O velho Twitter não existe em lugar algum
Nem no Bluesky, nem no Mastodon e com certeza não no Threads
Levanta com o celular na mão e saia correndo, porque lá vem a história.
Antes do Twitter
Em 2006, descobri no Orkut que era possível fazer uma página virtual própria gratuitamente. Criei, então, o blog “Negão Internauta”. Como vários da época, a ideia era apenas ter um lugar para publicar ideias, pensamentos. A coisa evoluiu rápido e passei a criei perfis em sites que possibilitavam a divulgação da página.
Foi numa dessas que criei um perfil num novo site, que se dizia uma “rede de microblogs”, chamado Twitter.
O começo e a “Era de Ouro do Twitter”
O limite de 140 caracteres por publicação, pergunta da página inicial (“O que está acontecendo?”) e a atualização instantânea fizeram com que os primeiros tweets fossem a resposta mais franca possível. “Assistindo TV”, “lavando a louça”, “penteando o cabelo”. Era como a criação do mundo, primeiro veio o verbo.
Como quem escrevia também lia e respondia, aos poucos foi se moldando o que seria o twitter por muito tempo: uma rede para se falar o que vinha na cabeça. Por vezes era sobre um acontecimento que todos acompanhavam ao vivo, mas por vezes era apenas algo intrusivo, socialmente incorreto demais para se despejar na vida offline.
E foi basicamente isso que tornou o Twitter um site único, uma enorme praça pública virtual, onde ia-se para comentar o assunto do momento ou simplesmente para desabafar.
Aliados a isso, algumas características reforçavam esse comportamento. Os aplicativos de terceiros, o selo de verificação de perfil (o “selo azul” ou “verificado”), a republicação (Retweet, que foi invenção dos usuários e incorporado à plataforma).
O fim do Twitter como conhecíamos
Muito antes do bilionário sul-africano ter a infeliz ideia de comprar o Twitter, o site já insistia em tomar decisões erradas constantemente. Cortou acesso de todos os aplicativos de terceiros, sem ter substitutos à altura, deixou o selo de verificação se tornar símbolo de status para então passar a distribuí-lo sem um critério claro e o pior, passou a priorizar a distribuição de conteúdo por algoritmos.
Essa última foi definitiva para o fim da Era de Ouro do Twitter. Agora a questão não era o que estava acontecendo no momento, mas quais são os assuntos que vão manter os usuários engajados por mais tempo dentro do aplicativo.
Depois disso, os usuários, principalmente os novos, se acostumaram a entrar no twitter não para ler os perfis, mas para ver o assunto. Não importava mais quem estava falando, mas o que era falado.
Em uma rede voltada para o algoritmo, como são Twitter, Youtube, TikTok, Instagram, etc… o usuário já se acostumou a interagir apenas para treinar o site para entregá-lo aquilo que ele quer ver.

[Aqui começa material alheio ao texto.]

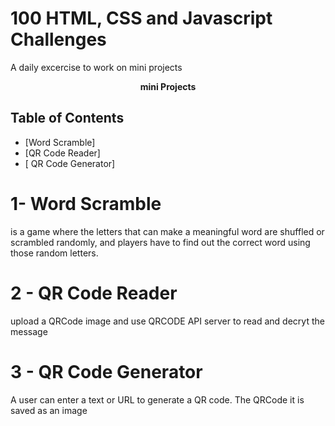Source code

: # 100 HTML, CSS and Javascript Challenges 
A daily excercise to work on mini projects 

<p align="center">
	<b>mini Projects</b> 
</p>

## Table of Contents

* [Word Scramble]
* [QR Code Reader]
* [ QR Code Generator]


# 1- Word Scramble 
is a game where the letters that can make a meaningful word are shuffled or scrambled randomly, and players have to find out the correct word using those random letters.
# 2 - QR Code Reader 
upload a QRCode image and use QRCODE API server to read and decryt the message 
# 3 - QR Code Generator
A user can enter a text or URL to generate a QR code. The QRCode it is saved as an image
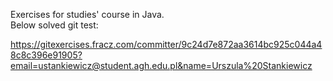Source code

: 
Exercises for studies' course in Java.  
Below solved git test:
  
https://gitexercises.fracz.com/committer/9c24d7e872aa3614bc925c044a48c8c396e91905?email=ustankiewicz@student.agh.edu.pl&name=Urszula%20Stankiewicz
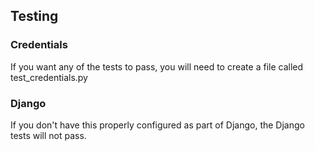 ## Testing

### Credentials

If you want any of the tests to pass, you will need to create a file called test_credentials.py

### Django

If you don't have this properly configured as part of Django, the Django tests will not pass.

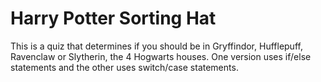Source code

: # Harry Potter Sorting Hat

This is a quiz that determines if you should be in Gryffindor, Hufflepuff, Ravenclaw or Slytherin, the 4 Hogwarts houses. One version uses if/else statements and the other uses switch/case statements.
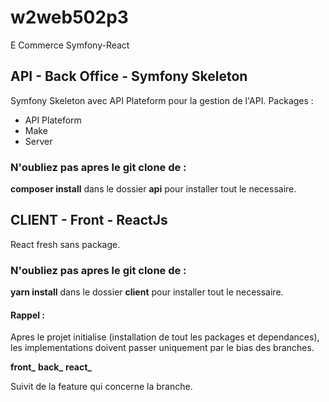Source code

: # w2web502p3
E Commerce Symfony-React
## API - Back Office - Symfony Skeleton
Symfony Skeleton avec API Plateform pour la gestion de l'API.
Packages :
- API Plateform
- Make
- Server

### N'oubliez pas apres le git clone de :
**composer install** dans le dossier **api** pour installer tout le necessaire.


## CLIENT - Front - ReactJs
React fresh sans package.

### N'oubliez pas apres le git clone de :
**yarn install** dans le dossier **client** pour installer tout le necessaire.

#### Rappel :
Apres le projet initialise (installation de tout les packages et dependances), les implementations doivent passer uniquement
par le bias des branches.

**front_**
**back_**
**react_**

Suivit de la feature qui concerne la branche.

Mas isso vale para os dois lados, então quem quer ser lido também aprende a entregar o que o algoritmo quer.
E assim, chegamos a fase decadente do Twitter, onde os humanos robóticos já tomavam conta, sem saber que logo seriam substituídos por robôs, mais baratos e eficientes.
Pós-Twitter
O Twitter já não existe, metaforicamente e literalmente. No Brasil, nem o site que ainda usa sua base de dados é acessível no momento. E no vácuo que ele deixou, as principais opções são Bluesky, Mastodon e Threads.

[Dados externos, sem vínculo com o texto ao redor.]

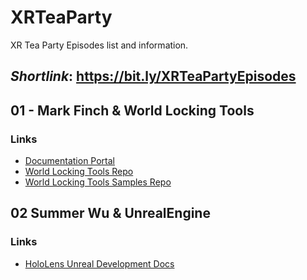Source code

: # XRTeaParty

XR Tea Party Episodes list and information.

## *Shortlink*: https://bit.ly/XRTeaPartyEpisodes

## 01 - Mark Finch & World Locking Tools

### Links

- [Documentation Portal](https://microsoft.github.io/MixedReality-WorldLockingTools-Unity/README.html)
- [World Locking Tools Repo](https://github.com/microsoft/MixedReality-WorldLockingTools-Unity)
- [World Locking Tools Samples Repo](https://github.com/microsoft/MixedReality-WorldLockingTools-Samples)


## 02 Summer Wu & UnrealEngine

### Links

- [HoloLens Unreal Development Docs](http://bit.ly/HoloLensUnrealDev)
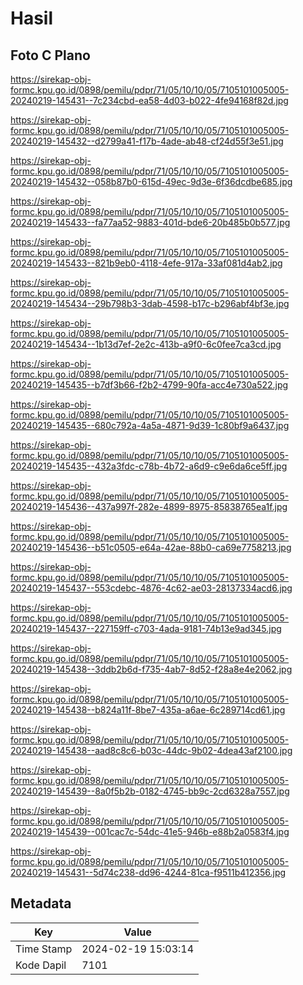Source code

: # Hasil

## Foto C Plano

https://sirekap-obj-formc.kpu.go.id/0898/pemilu/pdpr/71/05/10/10/05/7105101005005-20240219-145431--7c234cbd-ea58-4d03-b022-4fe94168f82d.jpg

https://sirekap-obj-formc.kpu.go.id/0898/pemilu/pdpr/71/05/10/10/05/7105101005005-20240219-145432--d2799a41-f17b-4ade-ab48-cf24d55f3e51.jpg

https://sirekap-obj-formc.kpu.go.id/0898/pemilu/pdpr/71/05/10/10/05/7105101005005-20240219-145432--058b87b0-615d-49ec-9d3e-6f36dcdbe685.jpg

https://sirekap-obj-formc.kpu.go.id/0898/pemilu/pdpr/71/05/10/10/05/7105101005005-20240219-145433--fa77aa52-9883-401d-bde6-20b485b0b577.jpg

https://sirekap-obj-formc.kpu.go.id/0898/pemilu/pdpr/71/05/10/10/05/7105101005005-20240219-145433--821b9eb0-4118-4efe-917a-33af081d4ab2.jpg

https://sirekap-obj-formc.kpu.go.id/0898/pemilu/pdpr/71/05/10/10/05/7105101005005-20240219-145434--29b798b3-3dab-4598-b17c-b296abf4bf3e.jpg

https://sirekap-obj-formc.kpu.go.id/0898/pemilu/pdpr/71/05/10/10/05/7105101005005-20240219-145434--1b13d7ef-2e2c-413b-a9f0-6c0fee7ca3cd.jpg

https://sirekap-obj-formc.kpu.go.id/0898/pemilu/pdpr/71/05/10/10/05/7105101005005-20240219-145435--b7df3b66-f2b2-4799-90fa-acc4e730a522.jpg

https://sirekap-obj-formc.kpu.go.id/0898/pemilu/pdpr/71/05/10/10/05/7105101005005-20240219-145435--680c792a-4a5a-4871-9d39-1c80bf9a6437.jpg

https://sirekap-obj-formc.kpu.go.id/0898/pemilu/pdpr/71/05/10/10/05/7105101005005-20240219-145435--432a3fdc-c78b-4b72-a6d9-c9e6da6ce5ff.jpg

https://sirekap-obj-formc.kpu.go.id/0898/pemilu/pdpr/71/05/10/10/05/7105101005005-20240219-145436--437a997f-282e-4899-8975-85838765ea1f.jpg

https://sirekap-obj-formc.kpu.go.id/0898/pemilu/pdpr/71/05/10/10/05/7105101005005-20240219-145436--b51c0505-e64a-42ae-88b0-ca69e7758213.jpg

https://sirekap-obj-formc.kpu.go.id/0898/pemilu/pdpr/71/05/10/10/05/7105101005005-20240219-145437--553cdebc-4876-4c62-ae03-28137334acd6.jpg

https://sirekap-obj-formc.kpu.go.id/0898/pemilu/pdpr/71/05/10/10/05/7105101005005-20240219-145437--227159ff-c703-4ada-9181-74b13e9ad345.jpg

https://sirekap-obj-formc.kpu.go.id/0898/pemilu/pdpr/71/05/10/10/05/7105101005005-20240219-145438--3ddb2b6d-f735-4ab7-8d52-f28a8e4e2062.jpg

https://sirekap-obj-formc.kpu.go.id/0898/pemilu/pdpr/71/05/10/10/05/7105101005005-20240219-145438--b824a11f-8be7-435a-a6ae-6c289714cd61.jpg

https://sirekap-obj-formc.kpu.go.id/0898/pemilu/pdpr/71/05/10/10/05/7105101005005-20240219-145438--aad8c8c6-b03c-44dc-9b02-4dea43af2100.jpg

https://sirekap-obj-formc.kpu.go.id/0898/pemilu/pdpr/71/05/10/10/05/7105101005005-20240219-145439--8a0f5b2b-0182-4745-bb9c-2cd6328a7557.jpg

https://sirekap-obj-formc.kpu.go.id/0898/pemilu/pdpr/71/05/10/10/05/7105101005005-20240219-145439--001cac7c-54dc-41e5-946b-e88b2a0583f4.jpg

https://sirekap-obj-formc.kpu.go.id/0898/pemilu/pdpr/71/05/10/10/05/7105101005005-20240219-145431--5d74c238-dd96-4244-81ca-f9511b412356.jpg


## Metadata

| Key        | Value               |
| ---------- | ------------------- |
| Time Stamp | 2024-02-19 15:03:14 |
| Kode Dapil | 7101                |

Esse último não é um substituto nem do velho, nem do novo Twitter. Trata-se de mais uma rede do Meta, ou seja, é uma mistura de Instagram e Facebook, tanto na distribuição de conteúdo fortemente pesada no algoritmo, quanto nos usuários, que sempre parecem não entender direito como funciona a internet ou o que está acontecendo no mundo.
O Mastodon parece ser um manifesto, como todo projeto de código aberto de larga escala, mas por enquanto ainda possui mais barreiras do que atrativos para o usuário comum.
O Bluesky tem tudo para ocupar esse espaço. Já tem uma boa base de usuários, a experiência é personalizável sem ser extremamente automatizada, a moderação de conteúdo é focada no que importa. O grande problema para eles vai ser manter essas boas ideias enquanto resiste a duas tentações: a de se vender e a de tentar agradar o usuário viciado no algoritmo do Twitter (X).

Aquele velho Twitter não tem mais espaço. Ele só era possível porque não havia nada como ele e não houve nada antes dele. Agora, nessa disputa por espaço e atenção, fica a dúvida se sequer há público para comentar sobre o que está acontecendo ou se as pessoas querem apenas consumir assuntos servidos numa bandeja por um garçom sem rosto.